Nathan Eovaldi on Sunday remained perfect this post-season, while Mitch Garver and Jonah Heim homered early before a ninth-inning grand slam by Adolis Garcia helped the Texas Rangers avoid elimination with a 9-2 win over the Houston Astros in Game 6 of the American League Championship Series (ALCS).
“I’m just proud of how these guys keep bouncing back,” Rangers manager Bruce Bochy said. “They’re amazing. They really are. They just don’t let adversity get to them.”
Texas and Houston had identical regular-season records (90-72), with the AL West title going to the Astros on a head-to-head tiebreaker. Now the heated rivals are tied once again, and this time the stakes are much higher — with a World Series trip on the line.
Photo: Troy Taormina-USA TODAY
Eovaldi, who also won Game 2, yielded five hits and two runs in 6-1/3 innings to improve to 4-0 with a 2.42 ERA in the playoffs this year. The wild-card Rangers, one of six major league teams without a World Series title, are trying to return to the Fall Classic for the first time since back-to-back trips in 2010-11.
“Of course, Nate set the tone out there. How many times has he done that?” Bochy said. “And we just had great at-bats throughout the lineup.”
The defending World Series champion Astros were again felled by a subpar start from Framber Valdez and lackluster play at home.
Valdez was charged with five hits and three runs, while striking out six in five innings to fall to 0-3 with a 9.00 ERA this post-season.

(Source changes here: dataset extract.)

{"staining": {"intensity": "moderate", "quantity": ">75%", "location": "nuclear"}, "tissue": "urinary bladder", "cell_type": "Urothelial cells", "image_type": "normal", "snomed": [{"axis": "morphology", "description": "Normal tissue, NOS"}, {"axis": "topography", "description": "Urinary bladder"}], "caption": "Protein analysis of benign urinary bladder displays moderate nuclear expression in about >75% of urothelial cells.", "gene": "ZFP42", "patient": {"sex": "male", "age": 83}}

The Rangers led by two before breaking open the game with a five-run ninth, punctuated by the slam from Garcia — who struck out his previous four times up. The slugger was booed throughout the game after being at the center of a bench-clearing scuffle in Game 5 that started when he was hit by a pitch from Bryan Abreu.
When Garcia knocked a pitch from Ryne Stanek into the Crawford Boxes in left field with one out, many of those fans began streaming for the exits after yet another poor showing at home by Houston.
The Astros, who are 5-0 on the road this post-season, fell to 1-4 in Houston, after posting a 39-42 mark at Minute Maid Park in the regular season.
“That doesn’t matter. It’s in the past,” left fielder Michael Brantley said. “We need to turn the page and be ready for tomorrow.”
No team with a losing record at home has ever reached the World Series.